# What needs to be done
The response must consist of the complete listing below, reproduced without alteration.

-- Exercise material follows --

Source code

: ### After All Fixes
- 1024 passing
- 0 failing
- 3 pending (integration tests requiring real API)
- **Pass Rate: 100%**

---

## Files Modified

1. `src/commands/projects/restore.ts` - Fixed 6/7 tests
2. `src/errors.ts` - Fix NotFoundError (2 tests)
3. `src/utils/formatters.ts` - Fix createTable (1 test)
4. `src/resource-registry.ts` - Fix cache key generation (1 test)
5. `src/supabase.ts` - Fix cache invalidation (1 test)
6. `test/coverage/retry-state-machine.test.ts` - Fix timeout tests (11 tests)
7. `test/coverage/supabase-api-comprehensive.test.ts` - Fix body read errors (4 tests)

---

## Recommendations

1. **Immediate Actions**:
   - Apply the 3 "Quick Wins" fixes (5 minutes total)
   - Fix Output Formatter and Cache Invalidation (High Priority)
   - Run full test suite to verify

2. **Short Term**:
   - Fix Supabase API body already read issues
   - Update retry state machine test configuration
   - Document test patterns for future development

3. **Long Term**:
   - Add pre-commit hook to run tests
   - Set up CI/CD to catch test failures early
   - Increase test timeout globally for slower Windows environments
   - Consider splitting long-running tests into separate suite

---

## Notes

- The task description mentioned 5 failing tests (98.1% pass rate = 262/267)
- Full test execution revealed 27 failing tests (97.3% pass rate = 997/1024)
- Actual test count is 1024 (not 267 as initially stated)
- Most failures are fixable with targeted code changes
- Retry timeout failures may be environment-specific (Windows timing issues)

-- Exercise material concluded --

# Answer to this exercise
Source code

: ### After All Fixes
- 1024 passing
- 0 failing
- 3 pending (integration tests requiring real API)
- **Pass Rate: 100%**

---

## Files Modified

1. `src/commands/projects/restore.ts` - Fixed 6/7 tests
2. `src/errors.ts` - Fix NotFoundError (2 tests)
3. `src/utils/formatters.ts` - Fix createTable (1 test)
4. `src/resource-registry.ts` - Fix cache key generation (1 test)
5. `src/supabase.ts` - Fix cache invalidation (1 test)
6. `test/coverage/retry-state-machine.test.ts` - Fix timeout tests (11 tests)
7. `test/coverage/supabase-api-comprehensive.test.ts` - Fix body read errors (4 tests)

---

## Recommendations

1. **Immediate Actions**:
   - Apply the 3 "Quick Wins" fixes (5 minutes total)
   - Fix Output Formatter and Cache Invalidation (High Priority)
   - Run full test suite to verify

2. **Short Term**:
   - Fix Supabase API body already read issues
   - Update retry state machine test configuration
   - Document test patterns for future development

3. **Long Term**:
   - Add pre-commit hook to run tests
   - Set up CI/CD to catch test failures early
   - Increase test timeout globally for slower Windows environments
   - Consider splitting long-running tests into separate suite

---

## Notes

- The task description mentioned 5 failing tests (98.1% pass rate = 262/267)
- Full test execution revealed 27 failing tests (97.3% pass rate = 997/1024)
- Actual test count is 1024 (not 267 as initially stated)
- Most failures are fixable with targeted code changes
- Retry timeout failures may be environment-specific (Windows timing issues)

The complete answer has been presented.